CONDO New York
with Galerie Emanuel Layr
June 29 - July 27, 2018
There was a guy across the street at the traffic light on my way to the public pool in the morning. He was on his bicycle wearing a black shirt that said "Huntington Beach" in quite dramatic illustration. The guy looked more like a "biker" than a cyclist, his face from what I could tell had traces of regular alcohol consumption and he was not an athletic type. The bicycle was just a necessary tool to get from A to B. From my experience such T-shirts state something with few or no relation between an actual place and the person wearing it. I looked it up later and found that Huntington Beach is a picturesque town on the West Coast south of LA. The T-shirt did not look beach-like either, more like one a "biker" would wear. I wondered what made him buy the fake "Huntington Beach" memorabilia or better yet what did not keep him from buying something that he obviously had no connection to, but that would propose a connection to a particular way of life.

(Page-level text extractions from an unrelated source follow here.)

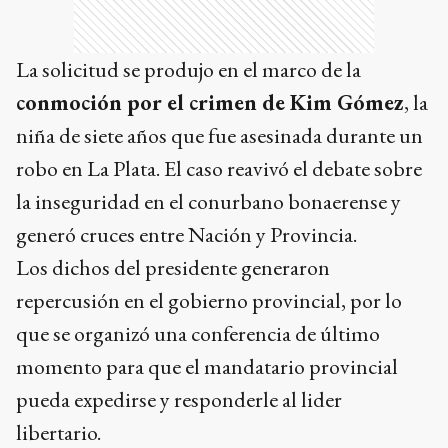
La solicitud se produjo en el marco de la
conmoción por el crimen de Kim Gómez
, la
niña de siete años que fue asesinada durante un
robo en La Plata. El caso reavivó el debate sobre
la inseguridad en el conurbano bonaerense y
generó cruces entre Nación y Provincia.
Los dichos del presidente generaron
repercusión en el gobierno provincial, por lo
que se organizó una conferencia de último
momento para que el mandatario provincial
pueda expedirse y responderle al lider
libertario.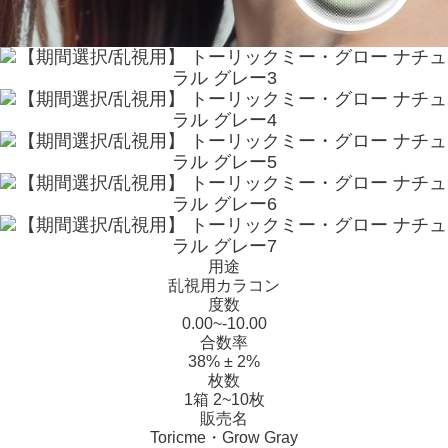
用途
乱視用カラコン
度数
0.00~-10.00
合数率
38% ± 2%
枚数
1箱 2~10枚
販売名
Toricme・Grow Gray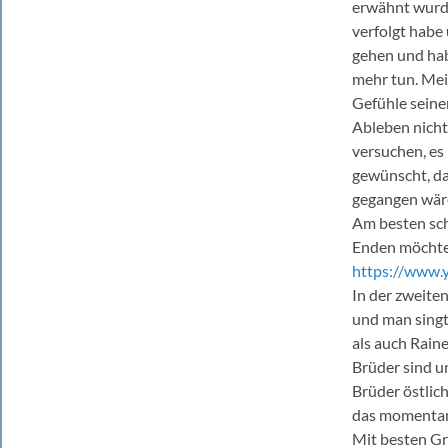
erwähnt wurde
verfolgt habe 
gehen und hab
mehr tun. Mei
Gefühle seine
Ableben nicht 
versuchen, es
gewünscht, da
gegangen wäre
Am besten sch
Enden möchte i
https://www
In der zweiten
und man singt
als auch Rain
Brüder sind u
Brüder östlic
das momentan s
Mit besten Gr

The miniatures and graphical wall works reflect an interest in language, the media, the construction of normality and the role of a person in the center of this endlessly evolving environment. It also plays with the idea, that between the image and the letter would lie the world of cartoons. A world of simplification and abstraction of complex images, texts, facts or shapes.
The small models and objects are placed on two tables, a plinth and a window sill. Language is sampled with parts of the human body and relics of industry and distribution. The three canvases are produced in the style of the american letterman jackets (alias college jackets, varsity letter jackets etc.) from felt, leather and terry cloth, which is the standardized weaving technique of the varsity letter. The larger black and white pieces show ligatures of two letters/symbols: the small "g" from the original Google logo and the paragraph sign §. (In Europe it denotes "the law." In the US it’s also not uncommon as symbol for jurisdiction). The way they are hung they appear like skeptical or even angry cartoon eyes. Those two symbols and their merging to me symbolizes the failing promise of a new connection between things through a more democratic flow of information.

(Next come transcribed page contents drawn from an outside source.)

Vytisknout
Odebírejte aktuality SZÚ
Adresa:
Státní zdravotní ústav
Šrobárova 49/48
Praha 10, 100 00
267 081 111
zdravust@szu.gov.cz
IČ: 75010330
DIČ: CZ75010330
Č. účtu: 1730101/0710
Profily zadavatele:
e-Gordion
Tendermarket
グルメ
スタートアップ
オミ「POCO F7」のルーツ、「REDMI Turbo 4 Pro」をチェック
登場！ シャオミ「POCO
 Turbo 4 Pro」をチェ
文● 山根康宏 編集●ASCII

The smaller red wall piece includes the ragged logo of the British tabloid "The Sun." Other insignias from popular news media are used as negative shapes around it. Do I have a good reason to prominently include the "The Sun" logo? It’s an absurd newspaper... it stands for a certain genre of news that push things into absurdity (into the world of cartoons?), while still shaping popular opinion.
I remember when I was in LA in 2011 (it was a little after HRC's first candidacy) a newspaper (not "The Sun") lying at the counter at Ralphs, stating in big letters that Bill Clinton had HIV. I remember the first thing I thought, "then Hillary has it, too." Later on I mentioned it to a friend, who had never heard of it. I googled it. Nothing. It was just quite bluntly a lie, based on a rumour and propagated by somebody that wanted to start a rumour. It resurfaced when Hillary ran again. It was my first experience with intentionally false information of such brutality on a public political person and it was lying around in the most ordinary place, as if it would be the fucking weather. This was new to me.
I am only theoretically firm with the institutional function of letterman jackets in the USA. My approach is mainly subjective. Personally I know the letterman jacket as part of German youth culture in the Nineties, often related to American hip hop and rap culture with German hip hop on its (very limited) rise.
We didn't have a particular lived relation to the letters or initials on the jackets, caps and other items we would wear. Aspiring to a certain dominant pop culture, we were left with choosing teams by colour, look or by towns we had never been to.
I remember having a classic college jacket in black and white with the letter "Y" on it. I don’t think it was an official logo of anything, besides pretending to be from Yale... I have a positive memory of these clothes, as they were part of a vivid time of my youth, engaging with Hip Hop, Graffiti and Skateboarding. Thinking of its actual function in US schools and colleges, it is somewhat embedded in a more problematic narrative: ideas of success, hierarchy and identification.
There are two fictional models dealing with issues of the body in its environment that caught my attention in the last years. They contradict each other as much as they complement each other (not an unusual situation these days). First: A fictional human body designed to survive a car crash. Its bones, muscles, body parts are shaped according to tests in the auto industry..The result of this is a very uncomfortable looking specimen. An absurdly thick neck, an upholstered head to protect the brain, some zysts like sacks between the ribs and very short feet. The other one is the "Sensory Homunculus." The homunculus is commonly used today in scientific disciplines such as psychology as a teaching or memory tool to describe the distorted scale model of a human drawn or sculpted to reflect the relative space human body parts occupy on the somatosensory cortex (the "sensory homunculus") and the motor cortex (the "motor homunculus"). If you illustrate the sensory impulses into the representation of a body you get an image of a body. A goblin-like human with, as to be expected, large hands, large sexual organs, huge lips and eyes, etc… Both of these models incorporate the idea of vectors and impulses towards a body, but in a conflicting way. I enjoy the idea of these two characters coexisting, hanging out. One is hypersensitive, the other one over protected, which is anyway related. In the way each emphasizes different body parts, their shapes become a negative and a positive.